Hope for the hurting  Nov 29, 2004
What a book to put in doctors' offices for those suffering with pain! No, it's not a 'feel good' book - but pain isn't 'feel good'. I have to admit that I know the author slightly, as we all live on the Northern Neck of Virginia where you can't 'not know someone'. But this woman is a true hero, and I'm sending a copy to my adult son who lives with pain. We are not talking about a 'good read' here, we are talking about a truly useful and inspiring book. Oh, and yes, my child gets relief from marijuana that he can't get from any other (government approved) drug.
A bit thick, but well-worth the time to read!  Sep 6, 2004
Elizabeth Whittaker has suddenly developed some mysterious symptoms that have her husband and doctors baffled. Afraid of a brain tumor, they run test after test, relieved to find out that a tumor isn't what is causing her problems. Something incurable is. Her husband, Michael is devastated to learn his wife has been diagnosed with Multiple Sclerosis.

Beautiful, talented Elizabeth laughs the diagnosis off. She'll be fine. Okay, she has a few problems, but they'll go away. She doesn't seem to understand why everyone is so concerned. Her daughter has just left to attend college, now Elizabeth's life is ahead of her.

Once the truth sinks in, the shock is total and the fear overwhelming. Now, Elizabeth must travel down a road she would have never chosen to travel if given a choice.

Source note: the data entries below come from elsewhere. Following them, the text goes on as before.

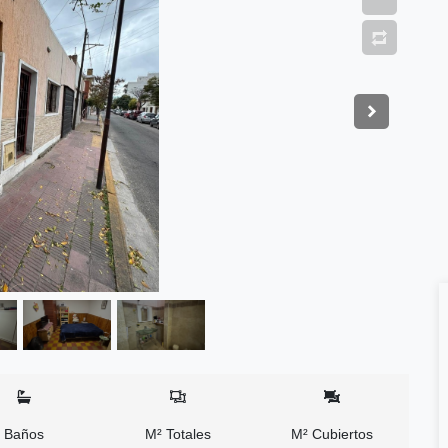
Baños
M² Totales
M² Cubiertos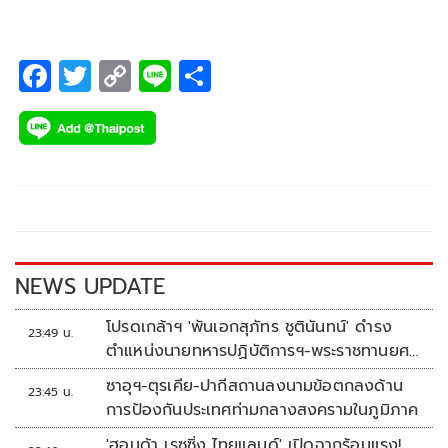
F
T
C
Li
S
ac
wi
o
n
h
e
tt
p
e
ar
b
er
y
e
o
Li
o
n
k
k
NEWS UPDATE
โปรดเกล้าฯ 'พันเอกสุภัทร ชูตินันทน์' ดำรง
23:49 น.
ตำแหน่งนายทหารปฏิบัติการฯ-พระราชทานยศ
'พลตรี'
ซาอุฯ-ตุรเคีย-ปากีสถานลงนามข้อตกลงด้าน
23:45 น.
การป้องกันประเทศท่ามกลางสงครามในภูมิภาค
'ฮอนด้า เรซซิ่ง ไทยแลนด์' เปิดฉากร้อนแรง!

Facing tough physical, emotional and spiritual challenges, Elizabeth searches for relief by making some decisions-and the decision she makes threatens everything she holds dear.

A SUNDOG MOMENT is a beautiful first book written by a talented author. Elizabeth and Michael are a very realistic couple, in love with each other, even after years together. I was saddened by Elizabeth's diagnosis, and hoped the doctors would be wrong.

A SUNDOG MOMENT is a bit thick, but well-worth the time to read. The story is beautiful, told with humor mixed with the truth. Even when the night seems the darkest, God doesn't let you walk the path alone. I couldn't read this book in one sitting, I had to pick it up and read some, then put it down and think about what I read. This book is probably best read in small doses, so you can consider everything.